Sheldon Rankins arrived in New Orleans ready to work.
Widely heralded by the Saints’ veteran players as exactly what this defense needed out of the draft, Rankins took the field this weekend for his first NFL minicamp under the weight of expectation, both from the fan base and from teammates excited about the kind of pass-rush pressure he can provide.
Four practices into an NFL career is too early to draw any long-term conclusions about his ability to live up to the No. 12 pick in the draft, but Rankins has already made a good impression.
“It’s hard for those guys in the front because we are not in pads, we are just in the helmets,” Saints coach Sean Payton said. “He is a quick study and handling the install well, and he is in shape.”
Being in shape is no easy task two weeks after the draft.
NFL rookies spend the draft cycle preparing for a series of NFL Combine drills that often don’t translate to the football field, and after the physical testing has ended, they spend the next two months on the road, visiting with teams on intense travel schedules that make it difficult to train.

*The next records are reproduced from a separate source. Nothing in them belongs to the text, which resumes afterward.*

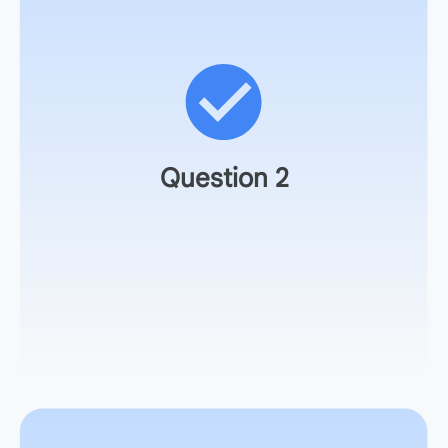
How could you refine the rules to make the simulation
more rigorous?
Question 2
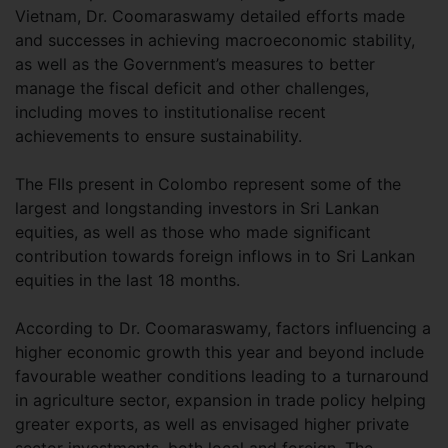
Vietnam, Dr. Coomaraswamy detailed efforts made
and successes in achieving macroeconomic stability,
as well as the Government’s measures to better
manage the fiscal deficit and other challenges,
including moves to institutionalise recent
achievements to ensure sustainability.
The FIIs present in Colombo represent some of the
largest and longstanding investors in Sri Lankan
equities, as well as those who made significant
contribution towards foreign inflows in to Sri Lankan
equities in the last 18 months.
According to Dr. Coomaraswamy, factors influencing a
higher economic growth this year and beyond include
favourable weather conditions leading to a turnaround
in agriculture sector, expansion in trade policy helping
greater exports, as well as envisaged higher private
sector investments, both local and foreign. The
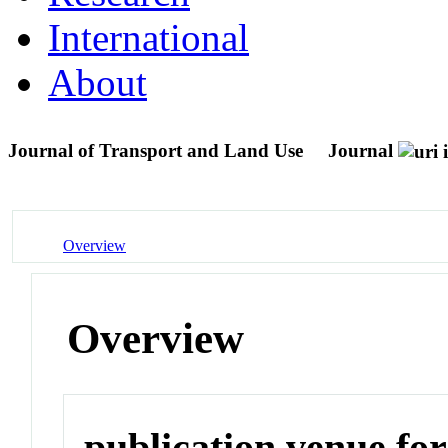
International
About
Journal of Transport and Land Use
Journal
Overview
Overview
publication venue for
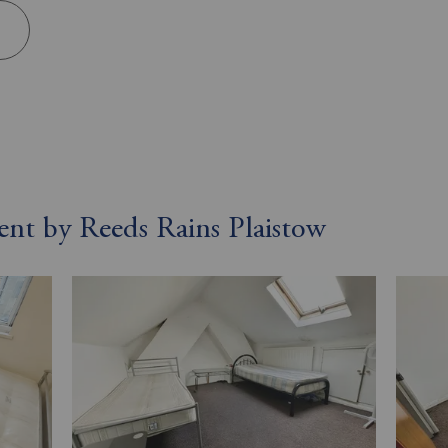
rent by Reeds Rains Plaistow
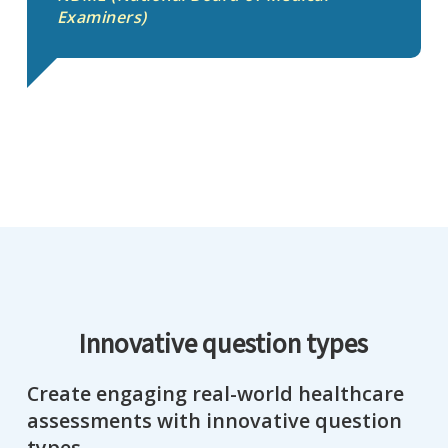
Examiners)
Innovative question types
Create engaging real-world healthcare
assessments with innovative question
types.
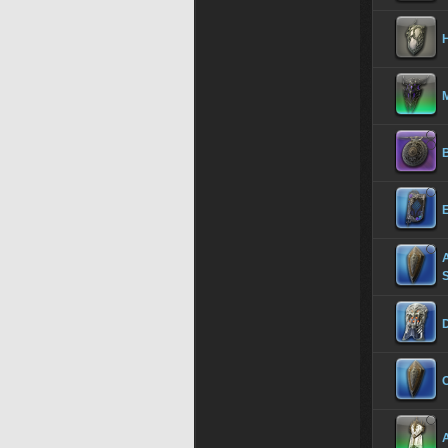
H
B
S
C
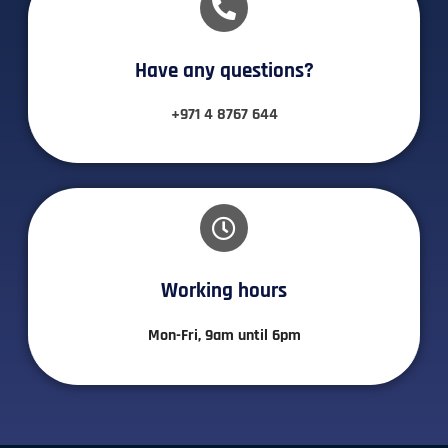
Have any questions?​
+971 4 8767 644
Working hours​
Mon-Fri, 9am until 6pm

For that reason, the Saints expect some players to open the first real practices of their NFL careers in less-than-perfect condition. New Orleans’ first-round pick in 2015, offensive lineman Andrus Peat, had trouble acclimating physically all the way into training camp last season.
“We try not to make any assumptions when they get here,” Payton said. “Marques Colston, during that first rookie camp, he struggled; but by the time training camp came around, he was with it. You just try to pay attention to each guy and make sure he holds up. They have to be available to evaluate them.”
Rankins, on the other hand, showed up at the other end of the spectrum.
A first-round talent with a reputation as a hard worker, Rankins immediately made an impression on the Saints coaching staff when he took the field, making plays in the New Orleans heat and chasing hard after the football despite carrying 300 pounds on his frame.
“Once you’re done with pro day, things like that, you need to try to go back to training for your position,” Rankins said. “Hitting bags, change-of-direction stuff. You try to get back into football movements instead of track movements.”
The New Orleans coaching staff was obviously pleased with Rankins’ condition.
But the Saints weren’t surprised.
Beyond his explosive ability on the football field, Rankins checked all the character boxes in the pre-draft process. A self-described quiet, reserved man who spends most of his time focused on football, Rankins has a reputation as an excellent leader, hungry to get better.
“I think one of the biggest things, aside from his athletic ability and aside from what we saw from a production standpoint and the way that he plays football, I think he is a real mature young man,” defensive coordinator Dennis Allen said. “He has a little bit of a feel for what is going to be expected of him and what we anticipate out of him. He has done a good job in this rookie camp of really working.”
Being in shape may seem like a small piece of the puzzle, but Rankins has already eliminated one obstacle that could keep him from being able to contribute heavily as a rookie. Now, he can focus on picking up the scheme and learning NFL technique, rather than worrying about getting through fatigue in the Saints’ summer practices.
That’s how Rankins operates. Eliminate everything that could keep him from reaching his full potential.
“I’m here to play football,” Rankins said. “That’s what I love to do and what I’m going to continue doing. Everything outside of that can wait.”
And as far as the expectations go, Rankins isn’t worried about living up to the No. 12 slot this weekend.
Four practices into the summer, he’s focused on picking up the Saints’ scheme and soaking up information from the veterans on the defensive line.
“I don’t think anyone can have any higher expectations for me than I have for myself,” Rankins said. “When I think about it like that, I just go out there and put my best foot forward.”